現代においても社会貢献意識を持つ富裕層は多い。筆者は大富豪になったことはないので想像するしかないが、人は莫大な富を得ただけでは人生は完成しないと感じるのかもしれない。今まで自分を支えてくれた周囲に還元したいとか、誰かの役に立ちたいとか、富があるからこそできる見返りを求めない支援活動に心惹かれるのではないか。
そういう社会貢献の意志をすくい取り、高額な寄付を通じて地方の自治体に還元できるのが、ふるさと納税というスキームだったはずだ。おりしも、強く呼びかけられているのが深刻化するクマ被害に苦しむ自治体への寄付だ。このような寄付を通じて、お金持ちが払うはずの税金が税収の足りない地方のために有効活用されるなら、まさに制度の理念にかなうはず。
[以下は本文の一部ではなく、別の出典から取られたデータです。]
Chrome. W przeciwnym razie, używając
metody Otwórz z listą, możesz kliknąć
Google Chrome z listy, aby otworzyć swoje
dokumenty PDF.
国では行き届かないところに富裕層がお金を出してくれるというのに、何もそこに金額の制限をつける必要はあるのか。1億円でも2億円でも、どんどん寄付してもらえばいいと思うのだが――。
自治体が抱く懸念
10月以降のポイント付与の禁止という制度改正は、自治体にとっても懸念材料だろう。その結果がプラスと出るか、はたまた逆か、それはわからない。
彼らにとって最も避けたいのは、前年度より寄付額が減ることだ。「ポイント禁止」という強い否定の響きは、ふるさと納税利用者を後ろ向きにさせかねない。
それこそ上限を設けるなら控除額ではなく付与ポイント数だったのではなかったか。なお、禁止されたのはポータルサイトが付与するポイントで、カードやコード決済で支払った寄付金に対するポイントは対象外となっている。